Frustration creeps into his cheeks, his mother’s trait — a red that rouges the cheeks in an instant. “You know it. It’s like this. I’m still standing …” and he continues with random words that do not form a coherent sentence.

“Elton John?” I say.

“It’s my favorite.”

Through our time together, Bodhi and I have listened to many songs. But not this one. And I don’t think his mother would play it; early ’80s Elton is not her sound. A week ago, in fact, I proclaimed Elton John was one of the best musicians of our time, like Freddie Mercury, and Deedra posited that Phil Collins was. “How are we even together?” I said.

“How do you know this song?”

“My teacher likes it,” Bodhi says.

It has been five weeks since he last attended school. That last day, when I dropped him off, they took his temperature and wouldn’t let me walk him in like I usually did. I remembered him being carried off, Bodhi looking back at me wondering what was going on.

“Do you miss your teacher?” I say.

He nods, suds falling into the tub.

“Do you miss school?”

“Yes.”

“What do you miss most?”

“My friends.”

“And your teacher?”

“She’s sings a lot.” Bodhi sings Elton again and smiles. “Can you play it?”

I find it on a playlist I entitled, Resetting, which I made before Bodhi came into the world, when I thought there would be no Bodhi to come into the world. The world then was breaking my heart as it is doing now, and the playlist — filled with songs by Bowie and Prince and Joanie and Billy — tethered me to the planet when I thought I would float off. “[It] was my reaction to still being relevant,” Elton said in an interview.
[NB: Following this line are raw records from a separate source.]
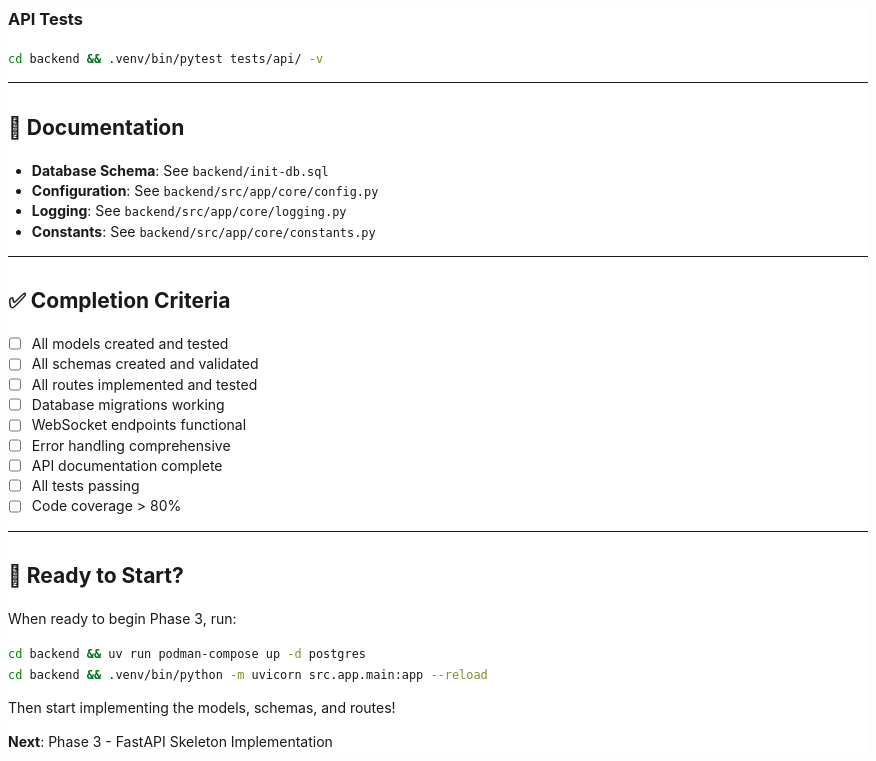 ### API Tests
```bash
cd backend && .venv/bin/pytest tests/api/ -v
```

---

## 📖 Documentation

- **Database Schema**: See `backend/init-db.sql`
- **Configuration**: See `backend/src/app/core/config.py`
- **Logging**: See `backend/src/app/core/logging.py`
- **Constants**: See `backend/src/app/core/constants.py`

---

## ✅ Completion Criteria

- [ ] All models created and tested
- [ ] All schemas created and validated
- [ ] All routes implemented and tested
- [ ] Database migrations working
- [ ] WebSocket endpoints functional
- [ ] Error handling comprehensive
- [ ] API documentation complete
- [ ] All tests passing
- [ ] Code coverage > 80%

---

## 🚀 Ready to Start?

When ready to begin Phase 3, run:
```bash
cd backend && uv run podman-compose up -d postgres
cd backend && .venv/bin/python -m uvicorn src.app.main:app --reload
```

Then start implementing the models, schemas, and routes!

**Next**: Phase 3 - FastAPI Skeleton Implementation

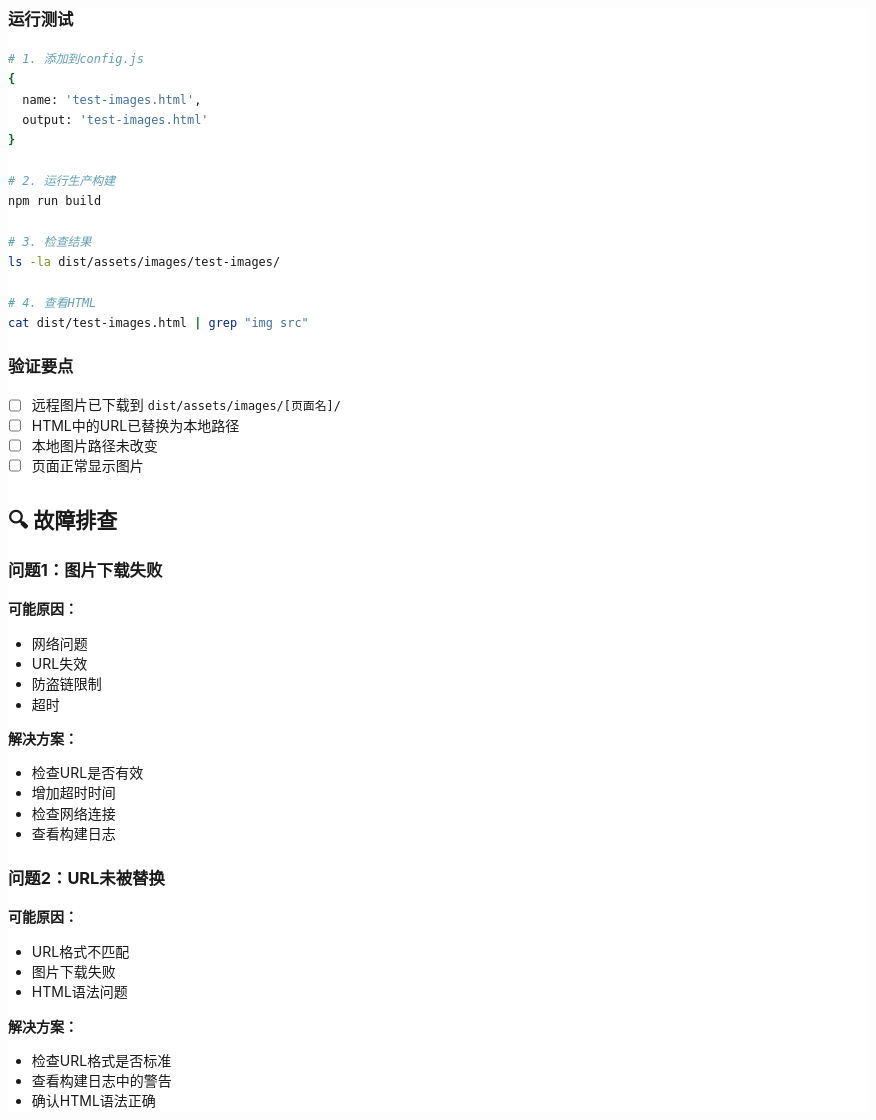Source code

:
 ```html
```

### 运行测试

```bash
# 1. 添加到config.js
{
  name: 'test-images.html',
  output: 'test-images.html'
}

# 2. 运行生产构建
npm run build

# 3. 检查结果
ls -la dist/assets/images/test-images/

# 4. 查看HTML
cat dist/test-images.html | grep "img src"
```

### 验证要点

- [ ] 远程图片已下载到 `dist/assets/images/[页面名]/`
- [ ] HTML中的URL已替换为本地路径
- [ ] 本地图片路径未改变
- [ ] 页面正常显示图片

## 🔍 故障排查

### 问题1：图片下载失败

**可能原因：**
- 网络问题
- URL失效
- 防盗链限制
- 超时

**解决方案：**
- 检查URL是否有效
- 增加超时时间
- 检查网络连接
- 查看构建日志

### 问题2：URL未被替换

**可能原因：**
- URL格式不匹配
- 图片下载失败
- HTML语法问题

**解决方案：**
- 检查URL格式是否标准
- 查看构建日志中的警告
- 确认HTML语法正确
This boy in the tub, throwing a car up into the air and laughing as it splashes into the water, makes me feel relevant. More than relevant. Necessary.

I watch his joy. I have been watching him more intently since all of this, watching how he is growing up so rapidly, watching how sometimes he stares off into the distance, off into his imagination, watching him live and breathe and love in this strange time. And what is it that Elton says? “Looking like a true survivor, feeling like a little kid” — we’re still standing.

 

6. The Notorious B.I.G., Big Poppa

When it gets to be too much, when your anxiety feels like a vice closing around the throat, when you lose the sense of who you are, you take long drives the way you used to when you were younger, in your teens feeling teen angst, and the only way to alleviate this tightness is to be alone behind the wheel with the music turned up so high you can’t hear anything.
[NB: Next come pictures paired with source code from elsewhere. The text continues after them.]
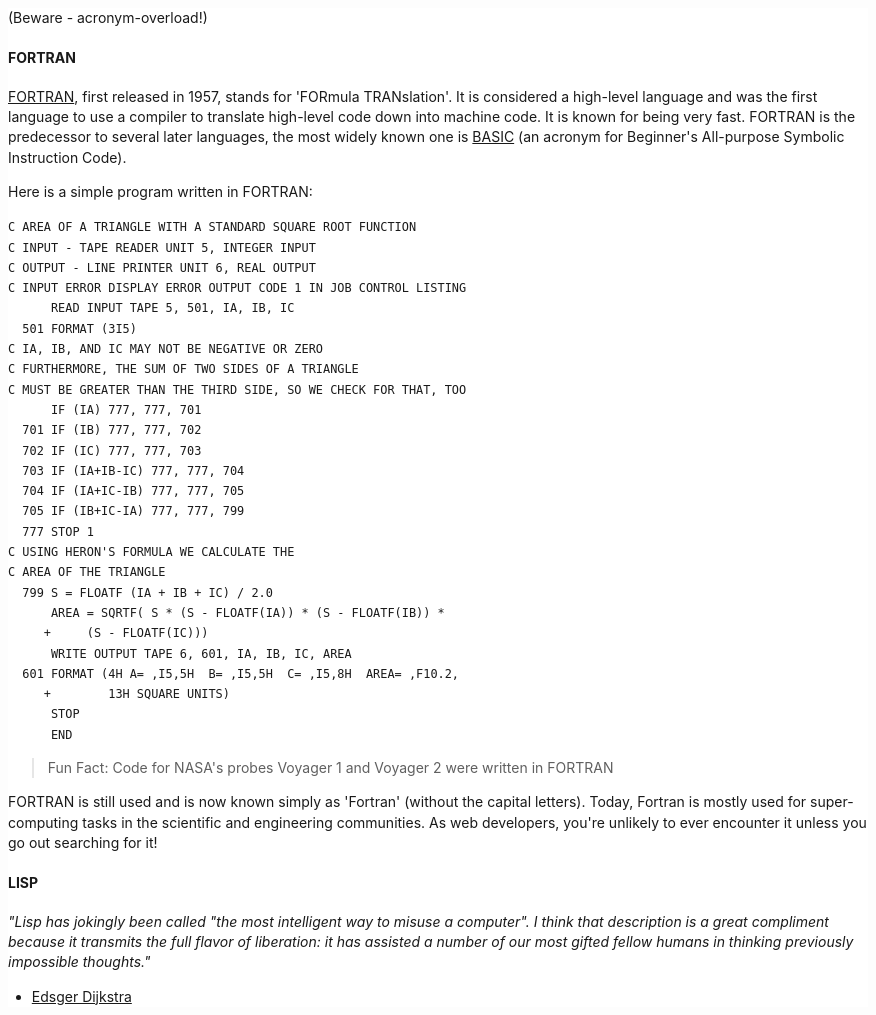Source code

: \(Beware - acronym-overload!\)

#### FORTRAN

[FORTRAN](https://en.wikipedia.org/wiki/Fortran), first released in 1957, stands for 'FORmula TRANslation'. It is considered a high-level language and was the first language to use a compiler to translate high-level code down into machine code. It is known for being very fast. FORTRAN is the predecessor to several later languages, the most widely known one is [BASIC](https://en.wikipedia.org/wiki/BASIC) \(an acronym for Beginner's All-purpose Symbolic Instruction Code\).

Here is a simple program written in FORTRAN:

```text
C AREA OF A TRIANGLE WITH A STANDARD SQUARE ROOT FUNCTION
C INPUT - TAPE READER UNIT 5, INTEGER INPUT
C OUTPUT - LINE PRINTER UNIT 6, REAL OUTPUT
C INPUT ERROR DISPLAY ERROR OUTPUT CODE 1 IN JOB CONTROL LISTING
      READ INPUT TAPE 5, 501, IA, IB, IC
  501 FORMAT (3I5)
C IA, IB, AND IC MAY NOT BE NEGATIVE OR ZERO
C FURTHERMORE, THE SUM OF TWO SIDES OF A TRIANGLE
C MUST BE GREATER THAN THE THIRD SIDE, SO WE CHECK FOR THAT, TOO
      IF (IA) 777, 777, 701
  701 IF (IB) 777, 777, 702
  702 IF (IC) 777, 777, 703
  703 IF (IA+IB-IC) 777, 777, 704
  704 IF (IA+IC-IB) 777, 777, 705
  705 IF (IB+IC-IA) 777, 777, 799
  777 STOP 1
C USING HERON'S FORMULA WE CALCULATE THE
C AREA OF THE TRIANGLE
  799 S = FLOATF (IA + IB + IC) / 2.0
      AREA = SQRTF( S * (S - FLOATF(IA)) * (S - FLOATF(IB)) *
     +     (S - FLOATF(IC)))
      WRITE OUTPUT TAPE 6, 601, IA, IB, IC, AREA
  601 FORMAT (4H A= ,I5,5H  B= ,I5,5H  C= ,I5,8H  AREA= ,F10.2,
     +        13H SQUARE UNITS)
      STOP
      END
```

> Fun Fact: Code for NASA's probes Voyager 1 and Voyager 2 were written in FORTRAN

FORTRAN is still used and is now known simply as 'Fortran' \(without the capital letters\). Today, Fortran is mostly used for super-computing tasks in the scientific and engineering communities. As web developers, you're unlikely to ever encounter it unless you go out searching for it!

#### LISP

_"Lisp has jokingly been called "the most intelligent way to misuse a computer". I think that description is a great compliment because it transmits the full flavor of liberation: it has assisted a number of our most gifted fellow humans in thinking previously impossible thoughts."_

* [Edsger Dijkstra](https://en.wikiquote.org/wiki/Edsger_W._Dijkstra)
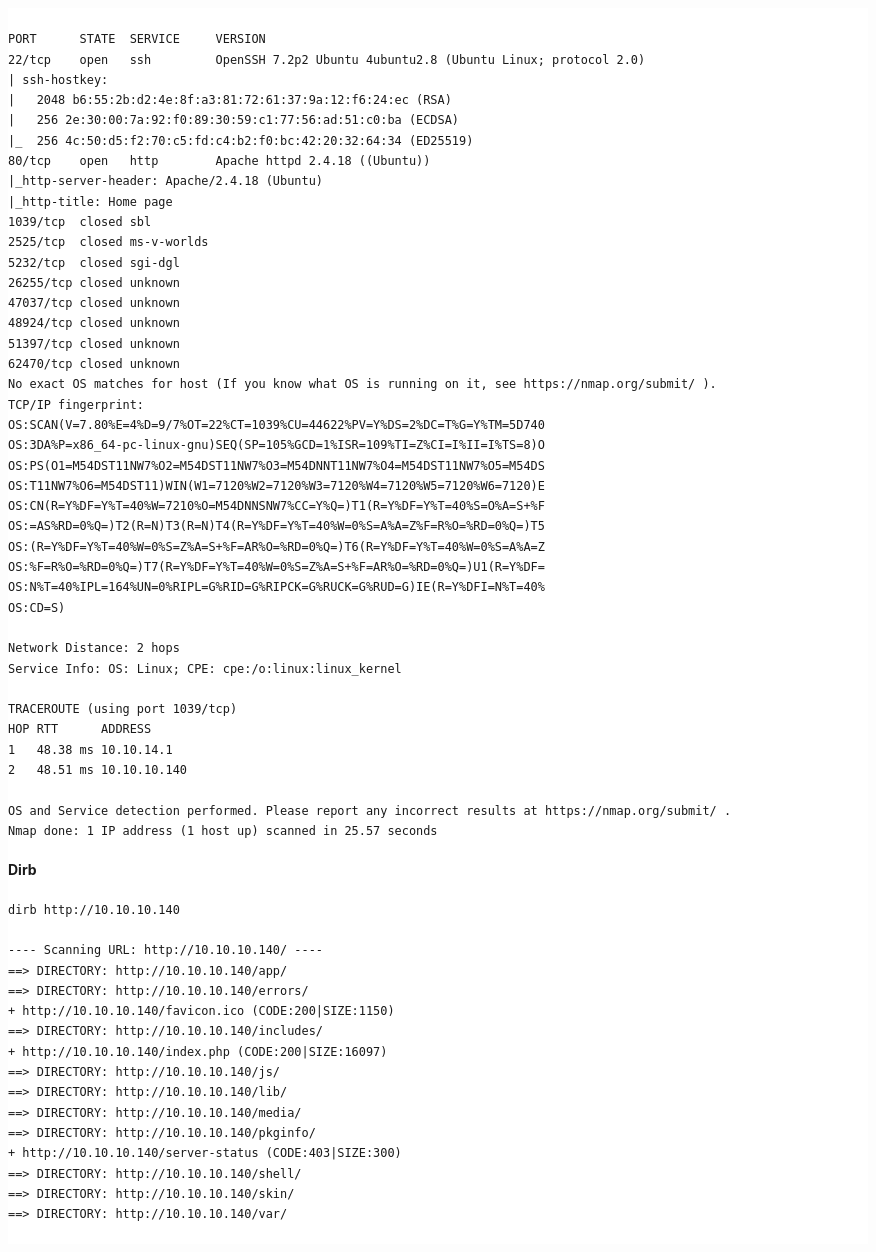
 ```

PORT      STATE  SERVICE     VERSION
22/tcp    open   ssh         OpenSSH 7.2p2 Ubuntu 4ubuntu2.8 (Ubuntu Linux; protocol 2.0)
| ssh-hostkey: 
|   2048 b6:55:2b:d2:4e:8f:a3:81:72:61:37:9a:12:f6:24:ec (RSA)
|   256 2e:30:00:7a:92:f0:89:30:59:c1:77:56:ad:51:c0:ba (ECDSA)
|_  256 4c:50:d5:f2:70:c5:fd:c4:b2:f0:bc:42:20:32:64:34 (ED25519)
80/tcp    open   http        Apache httpd 2.4.18 ((Ubuntu))
|_http-server-header: Apache/2.4.18 (Ubuntu)
|_http-title: Home page
1039/tcp  closed sbl
2525/tcp  closed ms-v-worlds
5232/tcp  closed sgi-dgl
26255/tcp closed unknown
47037/tcp closed unknown
48924/tcp closed unknown
51397/tcp closed unknown
62470/tcp closed unknown
No exact OS matches for host (If you know what OS is running on it, see https://nmap.org/submit/ ).
TCP/IP fingerprint:
OS:SCAN(V=7.80%E=4%D=9/7%OT=22%CT=1039%CU=44622%PV=Y%DS=2%DC=T%G=Y%TM=5D740
OS:3DA%P=x86_64-pc-linux-gnu)SEQ(SP=105%GCD=1%ISR=109%TI=Z%CI=I%II=I%TS=8)O
OS:PS(O1=M54DST11NW7%O2=M54DST11NW7%O3=M54DNNT11NW7%O4=M54DST11NW7%O5=M54DS
OS:T11NW7%O6=M54DST11)WIN(W1=7120%W2=7120%W3=7120%W4=7120%W5=7120%W6=7120)E
OS:CN(R=Y%DF=Y%T=40%W=7210%O=M54DNNSNW7%CC=Y%Q=)T1(R=Y%DF=Y%T=40%S=O%A=S+%F
OS:=AS%RD=0%Q=)T2(R=N)T3(R=N)T4(R=Y%DF=Y%T=40%W=0%S=A%A=Z%F=R%O=%RD=0%Q=)T5
OS:(R=Y%DF=Y%T=40%W=0%S=Z%A=S+%F=AR%O=%RD=0%Q=)T6(R=Y%DF=Y%T=40%W=0%S=A%A=Z
OS:%F=R%O=%RD=0%Q=)T7(R=Y%DF=Y%T=40%W=0%S=Z%A=S+%F=AR%O=%RD=0%Q=)U1(R=Y%DF=
OS:N%T=40%IPL=164%UN=0%RIPL=G%RID=G%RIPCK=G%RUCK=G%RUD=G)IE(R=Y%DFI=N%T=40%
OS:CD=S)

Network Distance: 2 hops
Service Info: OS: Linux; CPE: cpe:/o:linux:linux_kernel

TRACEROUTE (using port 1039/tcp)
HOP RTT      ADDRESS
1   48.38 ms 10.10.14.1
2   48.51 ms 10.10.10.140

OS and Service detection performed. Please report any incorrect results at https://nmap.org/submit/ .
Nmap done: 1 IP address (1 host up) scanned in 25.57 seconds
```


#### Dirb
```
dirb http://10.10.10.140

---- Scanning URL: http://10.10.10.140/ ----
==> DIRECTORY: http://10.10.10.140/app/                                        
==> DIRECTORY: http://10.10.10.140/errors/                                     
+ http://10.10.10.140/favicon.ico (CODE:200|SIZE:1150)                         
==> DIRECTORY: http://10.10.10.140/includes/                                   
+ http://10.10.10.140/index.php (CODE:200|SIZE:16097)                          
==> DIRECTORY: http://10.10.10.140/js/                                         
==> DIRECTORY: http://10.10.10.140/lib/                                        
==> DIRECTORY: http://10.10.10.140/media/                                      
==> DIRECTORY: http://10.10.10.140/pkginfo/                                    
+ http://10.10.10.140/server-status (CODE:403|SIZE:300)                        
==> DIRECTORY: http://10.10.10.140/shell/                                      
==> DIRECTORY: http://10.10.10.140/skin/                                       
==> DIRECTORY: http://10.10.10.140/var/                                        
                                                                               
```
You drive. No destination. With the purpose of getting lost.

To lose yourself in rural Ohio is easy. Fields lead to more fields to more fields. Roads are so flat you can see miles and miles ahead. Directions — north, south, east, west — lose meaning because you are headed nowhere, and nowhere can be anywhere as long as you keep your foot on the gas. Picking the right songs is vital. To drive to the wrong song can have the opposite of effect of intention, which is to settle and calm, so you can exist and thrive. On these drives the songs are never the same. Sometimes it’s some sappy love tune by Air Supply or Chicago or Luther Vandross. Sometimes it’s the electric guitar stylings of the early 90s hair bands like Bon Jovi or Winger. Sometimes, like this time, its Dr. Dre and Busta Rhymes and Eminem and A Tribe Called Quest and Snoop Dog and Queen Latifah and Big Poppa. And somewhere between some farm and some small town, on some small road, somewhere an hour far from home, you are becoming more aligned when you receive a text that reads: He’s asking where you are, and you turn on the GPS to get home, realizing, as you always do, you can never truly be lost, especially when someone is waiting. When you arrive, that someone will run and embrace your legs and say, “Daddy,” with utter joy. He will hold you tight, bury his face into your thigh, and you will pick him up, noticing in the weeks at home how he keeps growing heavier and longer, and you will kiss both cheeks and forehead, and you will say, “Daddy’s back. He’s not going anywhere. Let’s play.”